Mr. Gowers was also a prime mover in the Elsevier boycott movement, launched early in 2012.  He’s apparently done some “sounding out” regarding the possibilities in one of his areas of interest:

Apparently, the plan is for the whole thing to start this April. Because I have known about the project for some time, I have quietly sounded out a few people in additive combinatorics, and it seems that there is enough enthusiasm that we will be able to start an epijournal broadly in that area …

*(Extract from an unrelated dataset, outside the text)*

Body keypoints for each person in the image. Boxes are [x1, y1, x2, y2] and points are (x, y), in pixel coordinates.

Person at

I’m glad to hear of this development, and I hope that the new journals will be a success.   As I’ve said, one of the most important potential benefits of the “Internet Age” is the wider availability of knowledge, particularly to a large chunk of humanity that would otherwise, for reasons of geography, politics, or economics, never have had a chance.


Detecting Election Fraud

October 3, 2012

As I’m sure readers know, this is a presidential election year in the United States.  (There are also elections for members of the House of Representatives and for some Senate seats.)   A side attraction in this year’s festivities is an ongoing political and legal tussle over the attempts, in some states, to impose more stringent identification requirements for those wishing to vote.  Proponents of these measures argue that they are necessary to prevent election fraud.   Actual evidence that this occurs, at least in the form (impersonation) that these measures would address, is in remarkably short supply.  Nonetheless, it does prompt the question: how can election fraud be detected?

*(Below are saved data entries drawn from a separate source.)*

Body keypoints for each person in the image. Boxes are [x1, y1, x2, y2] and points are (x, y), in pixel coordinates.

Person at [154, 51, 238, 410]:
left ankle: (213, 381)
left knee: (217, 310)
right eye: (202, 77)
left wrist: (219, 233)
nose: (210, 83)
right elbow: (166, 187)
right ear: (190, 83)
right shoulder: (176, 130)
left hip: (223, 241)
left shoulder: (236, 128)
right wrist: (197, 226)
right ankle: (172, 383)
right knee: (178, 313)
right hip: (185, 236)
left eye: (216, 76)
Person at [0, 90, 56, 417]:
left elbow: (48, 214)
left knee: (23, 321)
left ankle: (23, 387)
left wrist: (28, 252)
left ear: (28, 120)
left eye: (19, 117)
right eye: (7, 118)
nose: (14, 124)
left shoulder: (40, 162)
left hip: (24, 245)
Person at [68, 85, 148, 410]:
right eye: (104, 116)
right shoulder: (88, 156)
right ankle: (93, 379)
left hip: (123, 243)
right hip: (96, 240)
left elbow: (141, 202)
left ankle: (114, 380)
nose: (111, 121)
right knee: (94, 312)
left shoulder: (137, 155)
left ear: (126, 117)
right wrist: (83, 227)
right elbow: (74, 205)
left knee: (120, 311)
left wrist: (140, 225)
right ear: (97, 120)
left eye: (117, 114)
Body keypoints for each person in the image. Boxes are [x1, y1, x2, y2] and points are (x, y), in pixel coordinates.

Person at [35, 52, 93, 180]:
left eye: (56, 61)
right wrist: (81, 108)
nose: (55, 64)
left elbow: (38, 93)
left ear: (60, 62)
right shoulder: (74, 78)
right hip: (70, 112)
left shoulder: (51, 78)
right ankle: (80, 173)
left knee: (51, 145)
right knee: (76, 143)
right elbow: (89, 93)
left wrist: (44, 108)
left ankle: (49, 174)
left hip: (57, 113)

The Proceedings of the National Academy of Sciences recently published a paper [abstract, full PDF download available], that takes an interesting new approach to this question.   The authors (Peter Klimek, Yuri Yegorov, Rudolf Hanel, and Stefan Thurner) write:

Democratic societies are built around the principle of free and fair elections, and that each citizen’s vote should count equally. National elections can be regarded as large-scale social experiments, where people are grouped into usually large numbers of electoral districts and vote according to their preferences. The large number of samples implies statistical consequences for the polling results, which can be used to identify election irregularities.

There have, of course, been previous studies that used statistical methods to try to uncover election fraud.  (I wrote about an analysis of Iranian election results, back in 2009, that used Benford’s Law, and similar techniques.)  The authors of the current paper argue that these generally have two drawbacks.

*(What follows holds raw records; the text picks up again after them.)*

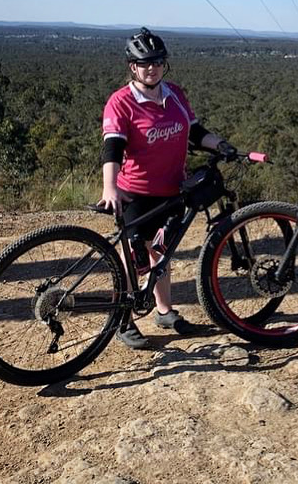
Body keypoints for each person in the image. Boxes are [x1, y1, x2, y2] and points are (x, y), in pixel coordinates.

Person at [98, 27, 237, 349]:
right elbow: (113, 148)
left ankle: (164, 311)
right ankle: (123, 320)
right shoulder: (121, 102)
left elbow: (194, 131)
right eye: (144, 63)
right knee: (135, 259)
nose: (152, 68)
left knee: (161, 253)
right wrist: (109, 188)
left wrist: (221, 144)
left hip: (172, 189)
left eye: (157, 62)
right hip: (135, 192)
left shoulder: (174, 93)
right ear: (132, 66)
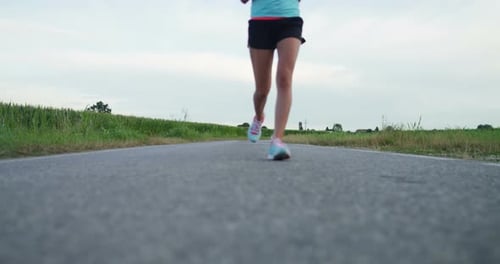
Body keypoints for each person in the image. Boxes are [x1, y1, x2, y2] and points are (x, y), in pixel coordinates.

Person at [241, 0, 305, 160]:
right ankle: (259, 117)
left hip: (289, 19)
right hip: (260, 22)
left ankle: (277, 141)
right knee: (262, 90)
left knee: (284, 78)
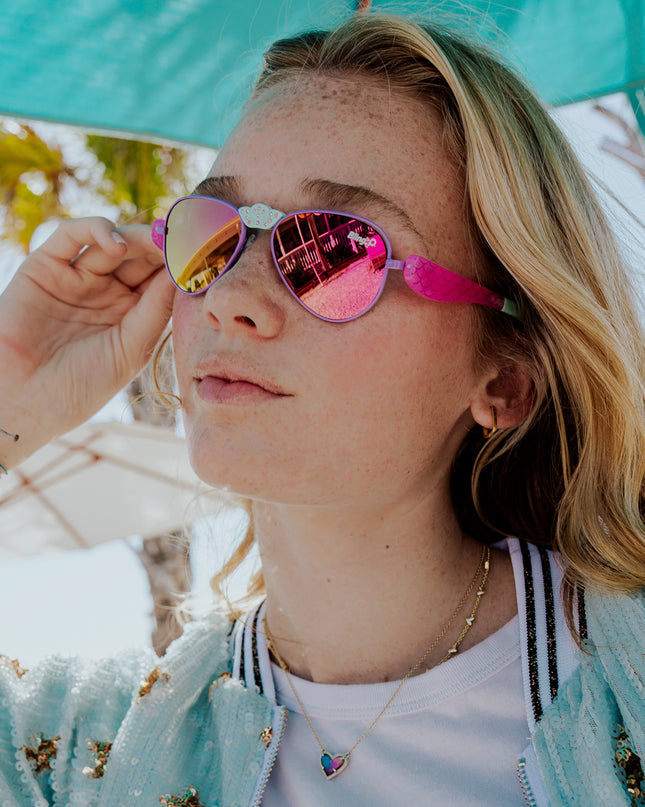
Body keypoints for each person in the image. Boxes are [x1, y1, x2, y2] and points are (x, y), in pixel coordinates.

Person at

  • They can provide a strong suggestion of fraud; however, since there is no theory of how particular types of fraud (e.g., ballot box stuffing) should change the results, they are far from conclusive.
  • The results may vary depending on the degree to which the election data are aggregated (for example, the size of the voting precincts).

To address these concerns, they develop a parameterized model for the distribution of several election variables (e.g., voter turnout).  This allows them to predict the effect that ballot stuffing should have on the results.  In particular, they find that the distribution of results should have higher kurtosis† in a fraudulent election.   When tested against real-world election data, the model seems to work well across a range of aggregation levels.

This is a fascinating area of research.  The success of techniques of this kind (which have also been used to help spot financial fraud) depends, at least in part, on people’s lack of intuition about seemingly random phenomena, and on their general inability to construct a convincing fake.

____

Kurtosis is a statistical measure of the shape of a distribution, in particular the degree to which it is “peaked” around the mean.  (The word comes from the Greek κυρτόσ, meaning “bulging”.)  The most common measure, based on the fourth moment of the distribution, is “excess kurtosis” relative to the normal (Gaussian) distribution.  A distribution with positive excess kurtosis has a narrower, more acute central “hump” and fatter tails than the normal distribution, and is called leptokurtic; the Poisson distribution is an example.  A distribution with negative excess kurtosis, called platykurtic, has a wider, less pronounced hump, and thinner tails; the uniform distribution is an example.